Autre prise de position notable de Patrick Hetzel, datant de novembre 2023 : son appel à la suppression de l’article 4 de la loi contre les dérives sectaires, prévoyant la création de délits à l’encontre des personnes provoquant « abandon ou abstention de soins » Ou « l’adoption de pratiques qui exposent clairement la personne à un risque grave ou immédiat pour sa santé. » A l’appui de cette suppression, un argument étonnant sur « Qu’est-ce que la science » : « « Très souvent, au moment où ils émergent, les changements de paradigme permis par les avancées scientifiques sont le fait d’individus qui, au sein de la communauté scientifique, sont minoritaires.
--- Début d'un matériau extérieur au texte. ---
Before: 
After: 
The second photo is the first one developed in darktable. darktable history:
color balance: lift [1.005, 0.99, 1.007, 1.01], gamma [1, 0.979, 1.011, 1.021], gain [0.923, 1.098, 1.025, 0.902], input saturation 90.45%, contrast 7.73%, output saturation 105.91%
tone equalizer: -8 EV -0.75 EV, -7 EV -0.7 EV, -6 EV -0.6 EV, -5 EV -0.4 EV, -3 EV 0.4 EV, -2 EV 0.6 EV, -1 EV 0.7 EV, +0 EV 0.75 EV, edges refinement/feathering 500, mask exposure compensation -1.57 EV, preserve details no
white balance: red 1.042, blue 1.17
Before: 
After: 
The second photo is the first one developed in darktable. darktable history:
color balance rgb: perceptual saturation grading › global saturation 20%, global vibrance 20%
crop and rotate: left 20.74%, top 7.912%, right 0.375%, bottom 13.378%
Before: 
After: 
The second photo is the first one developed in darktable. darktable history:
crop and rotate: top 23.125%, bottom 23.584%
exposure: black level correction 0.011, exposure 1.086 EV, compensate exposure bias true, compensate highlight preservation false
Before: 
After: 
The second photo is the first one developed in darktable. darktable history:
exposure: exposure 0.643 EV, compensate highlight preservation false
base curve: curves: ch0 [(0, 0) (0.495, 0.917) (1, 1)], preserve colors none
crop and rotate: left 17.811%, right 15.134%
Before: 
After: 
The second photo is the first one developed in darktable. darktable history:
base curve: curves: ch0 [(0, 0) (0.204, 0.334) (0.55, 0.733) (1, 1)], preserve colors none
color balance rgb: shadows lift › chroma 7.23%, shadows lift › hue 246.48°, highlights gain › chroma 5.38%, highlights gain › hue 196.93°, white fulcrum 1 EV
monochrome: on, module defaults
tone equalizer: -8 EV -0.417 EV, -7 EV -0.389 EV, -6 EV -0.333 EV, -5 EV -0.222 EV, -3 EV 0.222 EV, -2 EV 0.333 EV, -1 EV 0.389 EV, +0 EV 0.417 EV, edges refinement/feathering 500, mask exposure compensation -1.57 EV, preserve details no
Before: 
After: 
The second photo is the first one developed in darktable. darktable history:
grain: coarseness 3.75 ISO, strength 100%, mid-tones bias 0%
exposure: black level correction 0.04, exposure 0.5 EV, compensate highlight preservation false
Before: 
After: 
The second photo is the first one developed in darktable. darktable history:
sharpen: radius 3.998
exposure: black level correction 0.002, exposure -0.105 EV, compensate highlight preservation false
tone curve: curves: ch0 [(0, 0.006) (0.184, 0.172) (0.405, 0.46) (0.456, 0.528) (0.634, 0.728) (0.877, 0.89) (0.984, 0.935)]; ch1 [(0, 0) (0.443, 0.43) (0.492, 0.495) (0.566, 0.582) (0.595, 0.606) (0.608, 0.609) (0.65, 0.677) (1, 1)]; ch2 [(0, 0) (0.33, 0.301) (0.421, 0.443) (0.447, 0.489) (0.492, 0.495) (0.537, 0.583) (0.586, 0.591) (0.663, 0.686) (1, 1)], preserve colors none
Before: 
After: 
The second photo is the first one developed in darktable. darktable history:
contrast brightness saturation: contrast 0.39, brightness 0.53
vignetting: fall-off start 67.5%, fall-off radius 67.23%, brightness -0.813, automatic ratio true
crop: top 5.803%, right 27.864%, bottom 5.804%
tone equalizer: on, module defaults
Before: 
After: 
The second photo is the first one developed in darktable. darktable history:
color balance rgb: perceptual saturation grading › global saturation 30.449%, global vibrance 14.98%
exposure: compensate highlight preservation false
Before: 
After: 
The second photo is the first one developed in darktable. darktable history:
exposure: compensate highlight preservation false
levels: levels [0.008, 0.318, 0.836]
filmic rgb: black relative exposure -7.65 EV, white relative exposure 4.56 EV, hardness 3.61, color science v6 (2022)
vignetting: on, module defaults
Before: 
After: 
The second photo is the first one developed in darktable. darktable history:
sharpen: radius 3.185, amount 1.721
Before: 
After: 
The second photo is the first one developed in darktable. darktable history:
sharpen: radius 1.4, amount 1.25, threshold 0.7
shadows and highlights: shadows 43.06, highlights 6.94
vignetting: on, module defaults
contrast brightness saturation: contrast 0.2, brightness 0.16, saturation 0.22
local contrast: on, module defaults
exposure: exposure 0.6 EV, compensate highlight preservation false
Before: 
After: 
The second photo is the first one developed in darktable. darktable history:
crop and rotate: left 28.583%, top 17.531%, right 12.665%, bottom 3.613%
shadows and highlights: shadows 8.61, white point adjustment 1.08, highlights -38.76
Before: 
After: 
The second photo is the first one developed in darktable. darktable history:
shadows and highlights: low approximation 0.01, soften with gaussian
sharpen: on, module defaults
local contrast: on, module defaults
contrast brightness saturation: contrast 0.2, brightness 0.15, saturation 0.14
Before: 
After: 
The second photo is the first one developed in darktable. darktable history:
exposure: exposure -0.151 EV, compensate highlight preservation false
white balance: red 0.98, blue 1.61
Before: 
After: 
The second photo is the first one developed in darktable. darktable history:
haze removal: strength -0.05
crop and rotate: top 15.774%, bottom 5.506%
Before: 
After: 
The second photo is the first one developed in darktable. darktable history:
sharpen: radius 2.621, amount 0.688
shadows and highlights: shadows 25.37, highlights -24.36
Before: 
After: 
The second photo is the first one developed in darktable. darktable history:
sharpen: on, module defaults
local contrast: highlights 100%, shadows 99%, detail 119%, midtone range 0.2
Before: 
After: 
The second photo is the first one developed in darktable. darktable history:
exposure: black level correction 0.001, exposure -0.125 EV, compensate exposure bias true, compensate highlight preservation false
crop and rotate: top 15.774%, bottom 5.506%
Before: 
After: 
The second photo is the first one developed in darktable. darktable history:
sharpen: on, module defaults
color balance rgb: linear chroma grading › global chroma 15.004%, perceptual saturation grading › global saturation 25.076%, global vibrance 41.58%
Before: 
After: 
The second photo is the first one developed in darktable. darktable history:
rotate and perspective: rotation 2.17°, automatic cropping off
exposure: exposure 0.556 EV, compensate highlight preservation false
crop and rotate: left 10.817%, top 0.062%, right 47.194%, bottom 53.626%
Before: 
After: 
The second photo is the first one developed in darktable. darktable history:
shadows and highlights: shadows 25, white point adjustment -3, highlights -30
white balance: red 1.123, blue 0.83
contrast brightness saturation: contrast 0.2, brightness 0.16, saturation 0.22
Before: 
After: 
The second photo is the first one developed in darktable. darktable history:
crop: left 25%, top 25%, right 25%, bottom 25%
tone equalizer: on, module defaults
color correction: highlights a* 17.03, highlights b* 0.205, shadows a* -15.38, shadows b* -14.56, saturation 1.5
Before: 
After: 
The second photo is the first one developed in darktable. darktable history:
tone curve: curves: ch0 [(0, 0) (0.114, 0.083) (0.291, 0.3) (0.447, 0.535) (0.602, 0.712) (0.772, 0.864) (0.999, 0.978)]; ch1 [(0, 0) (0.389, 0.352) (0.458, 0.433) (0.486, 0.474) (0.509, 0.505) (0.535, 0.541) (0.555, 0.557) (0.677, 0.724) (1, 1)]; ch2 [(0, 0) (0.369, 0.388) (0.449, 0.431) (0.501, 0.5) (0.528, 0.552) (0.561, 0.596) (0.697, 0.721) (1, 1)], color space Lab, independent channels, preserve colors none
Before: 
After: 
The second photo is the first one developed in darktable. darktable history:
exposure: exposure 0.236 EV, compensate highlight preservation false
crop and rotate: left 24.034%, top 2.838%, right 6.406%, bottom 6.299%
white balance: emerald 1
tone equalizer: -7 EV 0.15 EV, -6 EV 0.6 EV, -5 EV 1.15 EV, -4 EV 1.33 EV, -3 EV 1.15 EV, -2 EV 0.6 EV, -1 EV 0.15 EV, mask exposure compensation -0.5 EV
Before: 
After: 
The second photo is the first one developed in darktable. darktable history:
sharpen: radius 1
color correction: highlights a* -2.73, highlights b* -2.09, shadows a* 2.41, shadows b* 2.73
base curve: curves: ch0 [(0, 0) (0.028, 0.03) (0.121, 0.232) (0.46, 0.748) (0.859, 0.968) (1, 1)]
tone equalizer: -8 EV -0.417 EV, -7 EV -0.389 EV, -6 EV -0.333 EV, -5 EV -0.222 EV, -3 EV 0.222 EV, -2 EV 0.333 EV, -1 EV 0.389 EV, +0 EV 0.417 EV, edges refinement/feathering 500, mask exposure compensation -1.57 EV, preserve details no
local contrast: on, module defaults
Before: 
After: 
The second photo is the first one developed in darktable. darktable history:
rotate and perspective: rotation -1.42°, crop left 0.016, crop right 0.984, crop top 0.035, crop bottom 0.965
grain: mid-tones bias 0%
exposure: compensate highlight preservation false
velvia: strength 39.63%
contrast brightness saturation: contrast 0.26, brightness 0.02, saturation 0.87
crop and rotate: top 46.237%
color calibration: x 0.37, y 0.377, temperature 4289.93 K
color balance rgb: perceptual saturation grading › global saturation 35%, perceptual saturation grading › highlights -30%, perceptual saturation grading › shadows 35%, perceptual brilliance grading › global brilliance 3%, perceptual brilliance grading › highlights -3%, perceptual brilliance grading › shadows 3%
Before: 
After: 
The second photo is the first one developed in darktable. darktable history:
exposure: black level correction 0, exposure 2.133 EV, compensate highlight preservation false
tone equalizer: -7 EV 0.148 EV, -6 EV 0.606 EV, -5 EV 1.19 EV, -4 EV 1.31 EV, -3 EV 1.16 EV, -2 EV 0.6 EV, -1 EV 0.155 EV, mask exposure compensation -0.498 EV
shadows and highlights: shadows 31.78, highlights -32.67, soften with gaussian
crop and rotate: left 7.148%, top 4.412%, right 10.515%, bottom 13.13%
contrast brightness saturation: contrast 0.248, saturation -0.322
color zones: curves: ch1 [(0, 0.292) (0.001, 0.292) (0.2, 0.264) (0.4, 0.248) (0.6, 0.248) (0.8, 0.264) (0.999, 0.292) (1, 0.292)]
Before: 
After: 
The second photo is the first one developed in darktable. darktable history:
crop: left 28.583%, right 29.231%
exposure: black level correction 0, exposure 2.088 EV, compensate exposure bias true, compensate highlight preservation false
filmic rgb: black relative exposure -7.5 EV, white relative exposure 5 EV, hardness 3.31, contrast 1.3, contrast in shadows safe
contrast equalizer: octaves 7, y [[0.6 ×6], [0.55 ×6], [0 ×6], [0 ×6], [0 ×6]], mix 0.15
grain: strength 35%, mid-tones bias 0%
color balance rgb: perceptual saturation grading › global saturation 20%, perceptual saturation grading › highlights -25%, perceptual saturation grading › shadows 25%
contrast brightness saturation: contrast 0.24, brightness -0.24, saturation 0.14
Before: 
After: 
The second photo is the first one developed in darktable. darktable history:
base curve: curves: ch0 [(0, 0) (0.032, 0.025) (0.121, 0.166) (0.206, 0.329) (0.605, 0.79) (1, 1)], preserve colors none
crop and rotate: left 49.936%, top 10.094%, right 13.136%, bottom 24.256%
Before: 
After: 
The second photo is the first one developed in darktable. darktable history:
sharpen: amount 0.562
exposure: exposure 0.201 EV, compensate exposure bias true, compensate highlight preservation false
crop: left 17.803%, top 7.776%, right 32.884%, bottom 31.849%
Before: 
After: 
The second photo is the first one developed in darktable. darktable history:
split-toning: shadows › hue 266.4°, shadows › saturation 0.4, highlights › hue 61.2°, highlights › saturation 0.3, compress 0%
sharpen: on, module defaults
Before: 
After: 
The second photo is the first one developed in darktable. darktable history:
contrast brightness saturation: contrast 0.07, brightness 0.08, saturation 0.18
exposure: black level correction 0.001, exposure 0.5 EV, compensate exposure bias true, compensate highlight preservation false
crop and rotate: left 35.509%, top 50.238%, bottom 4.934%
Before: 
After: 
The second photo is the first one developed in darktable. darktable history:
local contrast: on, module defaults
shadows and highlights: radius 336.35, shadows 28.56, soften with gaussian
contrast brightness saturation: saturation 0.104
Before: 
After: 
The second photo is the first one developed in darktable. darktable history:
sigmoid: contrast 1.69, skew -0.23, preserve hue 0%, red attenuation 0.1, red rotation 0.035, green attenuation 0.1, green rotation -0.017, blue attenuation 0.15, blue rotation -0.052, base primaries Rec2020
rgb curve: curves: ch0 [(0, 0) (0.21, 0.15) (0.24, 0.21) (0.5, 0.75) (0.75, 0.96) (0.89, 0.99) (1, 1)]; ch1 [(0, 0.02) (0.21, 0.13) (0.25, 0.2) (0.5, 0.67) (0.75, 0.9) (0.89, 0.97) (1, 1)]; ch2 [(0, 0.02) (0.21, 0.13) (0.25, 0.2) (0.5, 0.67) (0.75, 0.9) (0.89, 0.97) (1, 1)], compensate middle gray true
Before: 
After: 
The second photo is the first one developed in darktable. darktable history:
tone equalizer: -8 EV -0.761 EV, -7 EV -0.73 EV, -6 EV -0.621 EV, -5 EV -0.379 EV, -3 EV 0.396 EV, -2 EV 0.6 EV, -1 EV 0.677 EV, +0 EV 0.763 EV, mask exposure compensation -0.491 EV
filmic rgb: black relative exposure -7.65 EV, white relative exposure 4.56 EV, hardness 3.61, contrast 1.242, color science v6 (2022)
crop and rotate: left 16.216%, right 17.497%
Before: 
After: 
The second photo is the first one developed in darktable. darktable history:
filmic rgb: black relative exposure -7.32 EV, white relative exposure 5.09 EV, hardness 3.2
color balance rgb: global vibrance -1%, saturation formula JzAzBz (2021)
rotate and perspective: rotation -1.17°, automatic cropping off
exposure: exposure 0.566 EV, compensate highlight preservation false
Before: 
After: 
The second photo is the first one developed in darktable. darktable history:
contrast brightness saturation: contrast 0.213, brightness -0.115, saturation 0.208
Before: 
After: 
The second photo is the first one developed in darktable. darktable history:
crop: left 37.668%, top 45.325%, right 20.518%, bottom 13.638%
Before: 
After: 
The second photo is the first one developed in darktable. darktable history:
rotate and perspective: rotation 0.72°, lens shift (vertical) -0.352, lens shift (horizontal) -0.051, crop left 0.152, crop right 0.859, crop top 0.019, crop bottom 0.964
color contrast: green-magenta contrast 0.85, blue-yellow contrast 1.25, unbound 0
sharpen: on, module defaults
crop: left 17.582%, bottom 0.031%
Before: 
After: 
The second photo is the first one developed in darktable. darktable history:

Il faut donc être très prudent pour éviter le développement d’un dogme qui serait celui d’une science officielle : ce serait tout à fait dangereux. » L’article 4 ne décourage cependant en rien l’évaluation rigoureuse d’hypothèses scientifiques plausibles, ni la recherche sur des thérapies émergentes pour lesquelles il existe un ensemble de présomptions légitimes.
À la rescousse de l’homéopathie
Le nouveau ministre de la Recherche fait également partie de ceux qui souhaitaient retarder la fin du remboursement de l’homéopathie, afin « donner le temps à la concertation pour éviter un déremboursement hâtif et mal évalué des médicaments homéopathiques »Dans un projet de loi cosigné fin 2020 par l’actuel ministre, la demande d’un moratoire prolongeant de deux ans le remboursement de l’homéopathie à 15% est justifiée par la nécessité de poursuivre « négociations sur les plans de protection de l’emploi pour les sociétés pharmaceutiques spécialisées dans la production de médicaments homéopathiques » et de préserver « plusieurs centaines d’emplois » dans un secteur « sérieusement affaibli par (deux) années de dénigrement »Un choix de vocabulaire que l’on pourrait considérer comme surprenant, dans la mesure où il est ici question d’un constat scientifique – à savoir que la pratique n’a jamais, depuis près de deux cent trente ans, démontré une quelconque efficacité au-delà des seuls effets regroupés sous le nom « effet placebo ».
A côté de ces positions, qui reflètent un rapport assez particulier à la science, aux données de la science et aux méthodes de production du savoir scientifique, Hetzel est aussi critiqué sur d’autres fronts : opposition au mariage pour tous, à la procréation médicalement assistée pour les couples de femmes et les femmes seules, au dernier projet de loi sur la fin de vie, ou encore à la constitutionnalisation de l’avortement. Il est aussi l’un des architectes de la – très controversée – loi relative aux libertés et responsabilités des universités (LRU) sur l’autonomie des universités.